Google opened up its now iconic Glass for sales to a limited number of “Explorers” just over a year ago, and is allowing the general public to purchase Glass for $1,500 for one day only today. Like any substantial piece of technology that becomes pop culture, Google’s face computer has been the butt of jokes, subject to bans, spawned its own epithets, been blamed for attacks—and been the subject of awe from technology enthusiasts. One year on, what real impact has Glass had, beyond stirring up pro- and anti-technology froth?
Our expectations around Glass, in part set by Google itself, have raised the bar too high for heads-up and wearable computers for the moment. Despite the aura of wonder—and level of fear—around Glass, the device itself has relatively limited capabilities. Google recently, rather weakly, downplayed some of the presumed functions of Glass in its own “Top 10 Myths of Google Glass,” pointing out that it doesn’t always record (which would require far more bandwidth, storage, and power than it’s capable of), isn’t a polished experience, and can’t do things like facial recognition. Granted, Google didn’t put all of those thoughts into the heads of the public, but it certainly set a high bar through its overall rhetoric around Glass and related technologies, including taking pains to point out that Glass emanated from Google X, it’s so-called special projects arm that also spawned self-driving cars, internet-by-balloon from Project Loon, and a glucose-testing contact lens.

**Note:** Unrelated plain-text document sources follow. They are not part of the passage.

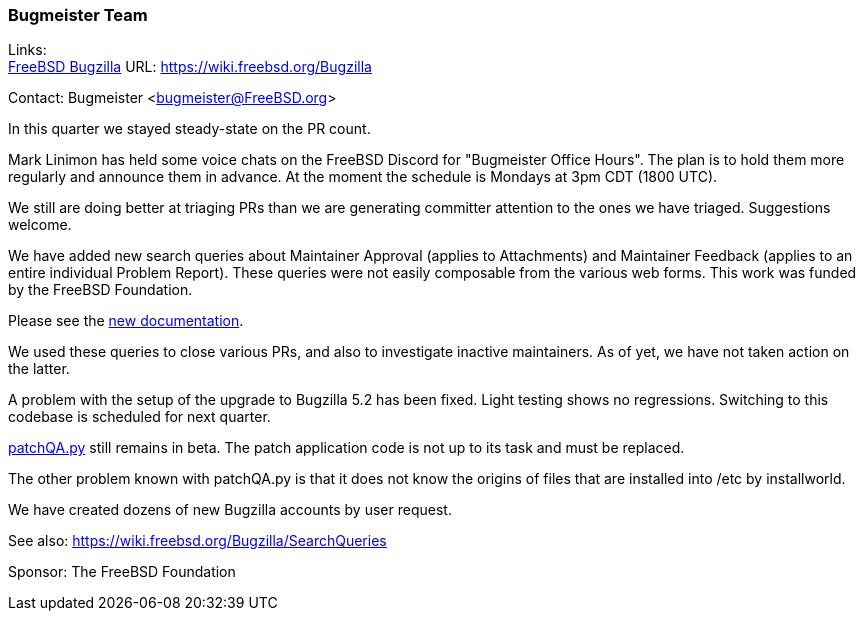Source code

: === Bugmeister Team

Links: +
link:https://wiki.freebsd.org/Bugzilla[FreeBSD Bugzilla] URL: link:https://wiki.freebsd.org/Bugzilla[]

Contact: Bugmeister <bugmeister@FreeBSD.org>

In this quarter we stayed steady-state on the PR count.

Mark Linimon has held some voice chats on the FreeBSD Discord for "Bugmeister Office Hours".
The plan is to hold them more regularly and announce them in advance.
At the moment the schedule is Mondays at 3pm CDT (1800 UTC).

We still are doing better at triaging PRs than we are generating committer attention to the ones we have triaged.
Suggestions welcome.

We have added new search queries about Maintainer Approval (applies to Attachments) and Maintainer Feedback (applies to an entire individual Problem Report).
These queries were not easily composable from the various web forms.
This work was funded by the FreeBSD Foundation.

Please see the link:https://wiki.freebsd.org/Bugzilla/SearchQueries#Searches_For_Maintainer_Actions[new documentation].

We used these queries to close various PRs, and also to investigate inactive maintainers.
As of yet, we have not taken action on the latter.

A problem with the setup of the upgrade to Bugzilla 5.2 has been fixed.
Light testing shows no regressions.
Switching to this codebase is scheduled for next quarter.

link:https://github.com/linimon/patchQA[patchQA.py] still remains in beta.
The patch application code is not up to its task and must be replaced.

The other problem known with patchQA.py is that it does not know the origins of files that are installed into [.filename]#/etc# by installworld.

We have created dozens of new Bugzilla accounts by user request.

See also: link:https://wiki.freebsd.org/Bugzilla/SearchQueries[]

Sponsor: The FreeBSD Foundation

Google doesn’t seem to know—or isn’t saying—where Glass’s sweet spot is. The company has tried to position Glass as a technical or professional tool, a couture accessory, something for the cool kids, and has even held a few open days for the general public to try Glass, one of which I attended last fall. The experience of seeing the Glass team approach a broad public group with Glass was awkward—more like watching a demo of a new juicer at a mall. Generally uncomfortable, flimsy, and a bit confusing on first use, Glass is almost too different of an experience to find a natural usage fit initially, leaving it simply to look intriguing/slightly alienating. Lacking a natural context, Glass is kind of a fish out of water for now, and hasn’t found a natural constituency outside white, male technologists. The Tumblr wouldn’t be as funny if it wasn’t painfully true.
If Glass itself hasn’t been a world beater, it’s opened the door for other wearables. Glass both helped kickstart the public conversation about wearable technology, and provides a foil to less awkward and more clearly functional new products. The real boom in the wearable growth curve began around the time Glass launched, perhaps pushing both Google competitors into a suddenly hot market, and sparking consumers to think about the wearable category more seriously. Glass helped make a case that personal technology could go somewhere else besides your pocket or belt—it could be worn on most other parts of the body, and probably without the social issues that come with sticking it at eye level. Glass created conditions where dozens of Kickstarter-ers and Indiegogo-ers could shout “fuck yeah technology!” and roll out their own crazy ideas.
Glass at least helped fire Silicon Valley’s imagination around augmented reality. Would Facebook have purchased Oculus Rift for $2 billion if Glass hadn’t existed? I’d argue no. Even though Oculus is a different technical animal and had been in development since 2012 as well, as with the non-facial wearables mentioned above, Glass helped push the idea of augmented vision into mainstream public discussion in ways that older smartphone apps and other augmented reality attempts hadn’t quite. And once a meme starts in the Valley, the money follows, rightly or wrongly. Somebody convinced Mark Zuckerberg that people want to see the world through digital eyes, and that somebody was probably rival Google. It’s not an uncommon theme, be it around goggles, phones or drones.
Glass pushed the conversation about technology, surveillance and privacy onto the front burner. The mere idea of a face-mounted camera sold by Google sparked heated discussion and debate about the intrusiveness of such innovations. For the first time since the cameraphone, and in a much more visceral way, businesses and privacy advocates both paid serious attention to the possibilities of surveillance and sousveillance on their turf. Only months after the launch of Glass, through Edward Snowden, the world found out just how extensive and intrusive various governments’ surveillance efforts have been and remain, and the focus has stayed sharp on these issues. Glass, and subsequent introductions of technologies such as Google’s Moto X and Now, are seen in a different light now that we’re at least having discussions about the ethics and dangers of products that surveil. It also hasn’t stopped new products coming to the fore that test the boundaries of intrusion.
Glass has already lost its central place in discussion of wearables, faceables, and surveillables as the scramble to be the next big thing ubiquitous computing continues apace. Looking back, Glass may be the Motorola DynaTAC of its age: expensive, socially complicated, and dorkish, but ultimately definitive for its role in setting a wider industry—and cultural discussion—in motion.